Şener, yabancı sermayeyle ilgili saptamalara Türkiye'nin önde gelen
büyük banka ve holdingleriyle yaptığı özel görüşmeler sonrasında
ulaştığını belirterek, "Bu durumda cari açık da ilelebet
kapatılamaz" diye konuştu.
Yabancı sermaye - kriz ilişkisiyle ilgili görüşlerini hükümet dahil
her zeminde dile getirdiğini kaydeden Şener, "Arjantin'de yaşanan
ekonomik krizler de bu yolla ortaya çıktı" dedi.
Şimdiden uyarıyorum
Şener, yabancı sermaye beklentisinin moda şeklinde kavrandığını
ifade ederken, "Ben şimdiden uyarıyorum.

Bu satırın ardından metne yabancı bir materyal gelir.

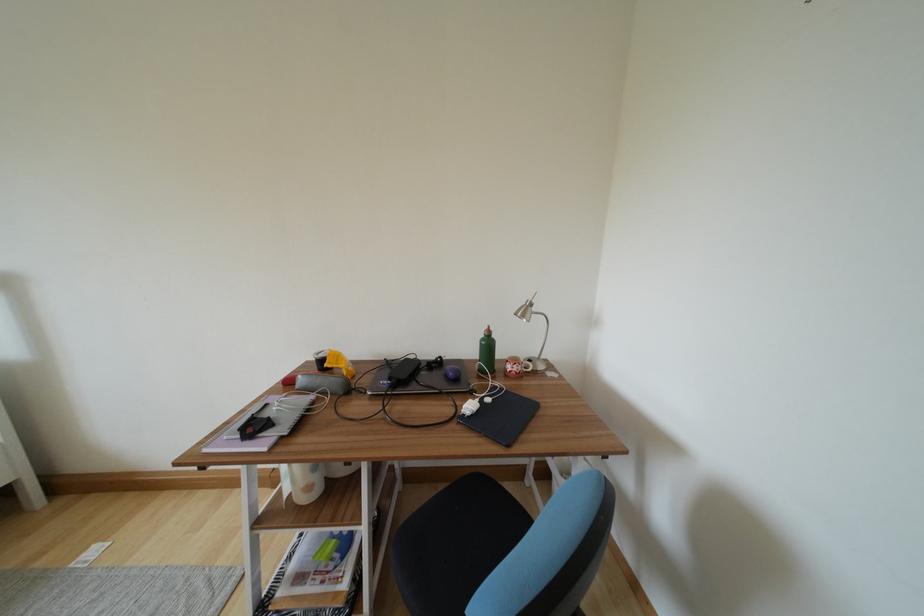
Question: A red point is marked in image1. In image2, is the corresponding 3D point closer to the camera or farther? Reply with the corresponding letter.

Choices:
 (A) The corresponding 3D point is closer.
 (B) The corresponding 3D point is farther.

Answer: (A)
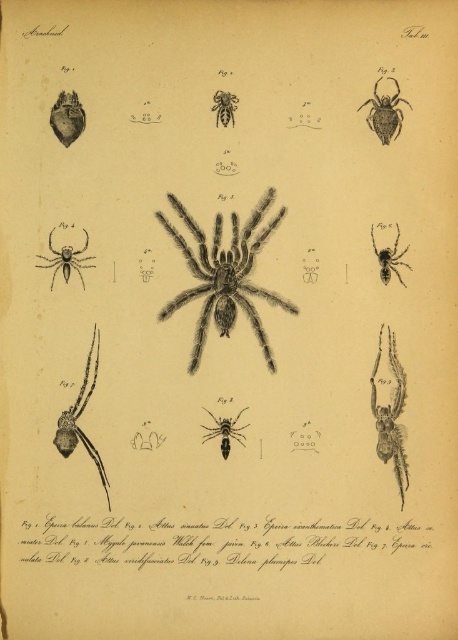
Between matte black spider at upper left and shiny black spider at center, which one is positioned lower?

matte black spider at upper left is lower down.

Who is positioned more to the left, matte black spider at upper left or shiny black spider at center?

matte black spider at upper left is more to the left.

Measure the distance between point (72, 256) and camera.

They are 1.47 meters apart.

This screenshot has height=640, width=458. In order to click on matte black spider at upper left in this screenshot , I will do click(65, 259).

Is point (374, 124) less distant than point (244, 428)?

No, it is not.

Between matte black spider at upper right and black fuzzy spider at center, which one is positioned higher?

matte black spider at upper right is higher up.

The width and height of the screenshot is (458, 640). Identify the location of matte black spider at upper right. (385, 113).

Identify the location of matte black spider at upper right. The image size is (458, 640). (385, 113).

Between shiny metallic spider at lower left and matte black spider at upper right, which one has more height?

shiny metallic spider at lower left

Is point (86, 403) farther from camera compared to point (365, 102)?

No.

Who is more distant from viewer, (58, 445) or (386, 113)?

Point (386, 113)

In order to click on shiny metallic spider at lower left in this screenshot , I will do `click(80, 416)`.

Ama bu görüşlere karşı
kimse bana ne 'evet' ne de 'hayır' yanıtı verebiliyor. Yabancı
sermayeye yasal sınır gerekiyor. Kimse tehlikenin farkında değil"
dedi. Şener daha önce de medya ve bankacılık sektörlerinde
yabancılara yasal sınırlama getirilmesi gerektiğini gündeme
getirmişti.
Şener, Başbakan'la çelişti
Şener'in basın sektörüne yabancı sermaye girişiyle ilgili sözleri
Başbakan Recep Tayyip Erdoğan'ın bu konudaki tutumundan önemli bir
farklılık gösterdi. Erdoğan, geçen hafta ABD'ye giderken basın
sektörüne yabancı sermaye girişine kısıtlama getirilmemesi
gerektiği yönündeki görüşlerini şöyle ifade etmişti:
Hükümetiniz medyada yabancı payını yüzde 25'le sınırlayan bir
kanunu Meclis'ten geçirdi. Bu kanunun sizin haberiniz olmadan
geçirildiği doğru mu?
Evet doğru. Maalesef ben, yurtdışındayken arkadaşlar bunu
geçirmişler. Yanlış yaptılar ve ben çok kızdım. Döndüğümde bunu
kendilerine de söyledim. Etrafta söylenenlerden etkilenmişler.
Peki ne yapacaksınız?
Düzelteceğiz. Star'a uygun fiyatla alıcı bulmalıyız. Yabancıların
medya piyasasına girmesi iyi olur. İyi bir rekabet ortamı
oluşur.
Tedbir alınmaz ise açık katlanır
Cari işlemler açığının (döviz gelirleri ile giderleri arasındaki
fark) ilk 5 aylık seyrini sürdürmesi halinde yıl sonunda 21.6
milyar dolara ulaşacağı belirlendi.
Bu tahmine göre tedbir alınmaması halinde yılın başında 10.6 milyar
dolar öngörülen cari açık program hedefi katlanmış olacak. IMF'yle
haziran ayında başlatılan yeni stand by'da 15.4 milyar dolar olarak
revize edilen cari açık rakamında da 6.2 milyar dolarlık sapma
olacak. Cari açığın ocak - mayıs döneminde 11.1 milyar dolara
ulaştığı dikkate alındığında, yılsonu tahminleri için üç senaryo
üzerinde duruluyor:
21.6 milyar dolarlık senaryo: Türkiye ekonomisi (1994 - 1998 - 1999
yılları hariç), 1992-2004 döneminde yılın tümüne ait cari açığın
yüzde 51.5'ini ilk 5 ayda üretti. Geri kalan yüzde 48.5'lik kısım
ise yılın kalan yedi aylık döneminde oluştu. Aynı eğilim 2005'de de
sergilenirse, cari açık yıl sonunda 21 milyar 584 milyon dolara
ulaşacak.
2004 senaryosu: TL'nin bu yıla benzer şekilde değerlendiği
2004'deki seyir tekrarlanacak olursa, yıl sonunda cari açık rakamı
20.5 milyar dolar olacak. Cari açık geçen yıl sonunda 15.5 milyar
dolarken, bu rakamın yüzde 54.1'ine (9.4 milyar dolara) beş ayda
ulaşıldı.
İyimser senaryo: Aynı hesaplama 2003 yılı oranları dikkate alınarak
yapıldığında, cari açık rakamının 2005 sonunda 18.5 milyar doları
yakalayacağı öngörüldü. 2003'ün tamamında 8 milyar dolar açık
verilirken, bu rakamın yüzde 60.1'i ilk 5 ayda üretildi.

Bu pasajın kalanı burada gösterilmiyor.